DISH Network Launches Nation's Largest HD Package - DishHD, Featuring Local HD Channels and New VOOM HD Channels

LAS VEGAS--(BUSINESS WIRE)--Jan. 5, 2006--

Most National Content plus World's First MPEG4 HD DVR Establishes
DISH Network as Industry Leader for HDTV
EchoStar Communications Corporation (NASDAQ: DISH) and its DISH Network(TM) satellite TV service announced today from the 2006 International Consumer Electronics Show the rollout of its new high-definition television package, DishHD. By offering the most HD channels in the pay-TV industry and with the introduction of a new line of advanced satellite receivers, DishHD gives its customers more than 1,700 hours a week of HD content from the nation's top programmers.

DISH Network is expanding its HD channel lineup in 2006 by adding five new original VOOM channels -- bringing the total to 15 -- as well as other new HD networks including ESPN2 HD and Universal HD. In addition, DISH Network will launch high-definition local channels through its satellite service in up to 50 markets in 2006, starting with Boston, Chicago, Los Angeles and New York in February, and reaching more than 50 percent of U.S. TV households with local HD channels. The remainder of the country's local HD channels will be offered to DISH Network customers via an off-air antenna solution.
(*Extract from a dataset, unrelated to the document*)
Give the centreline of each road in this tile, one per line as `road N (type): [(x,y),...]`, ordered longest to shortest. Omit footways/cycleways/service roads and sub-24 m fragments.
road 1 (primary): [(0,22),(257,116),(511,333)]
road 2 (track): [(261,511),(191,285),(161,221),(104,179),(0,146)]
DishHD offers 25 national HD channels plus local broadcast channels where available, providing more than 200 hours of HD programming every day. Cable companies, with a national average of just 10 HD channels, cannot come close to the robust lineup of DishHD.

With up to four different programming packages to choose from, DishHD customers can find an option that best fits their viewing needs. For as little as $54.99 a month, customers can access the entire 25-channel DishHD lineup, and get more than 70 all-digital standard definition channels plus their local channels in standard and high definition.

Current DishHD channels include:

VOOM Networks
Discovery HD -----------------
ESPN HD Animania HD Monsters HD
HBO HD Equator HD Rave HD
HD Net Film Fest HD Rush HD
HD Net Movies Gallery HD Ultra HD
HD Pay-Per-View HD News Kung Fu HD
Showtime HD
TNT HD
On Feb. 1, DISH Network will begin transmitting newly added HD channels in MPEG4, a signal compression standard developed by MPEG (Moving Picture Experts Group). MPEG4 allows DISH Network to maximize the bandwidth available on its satellites and offer the most robust lineup of HD channels in the nation.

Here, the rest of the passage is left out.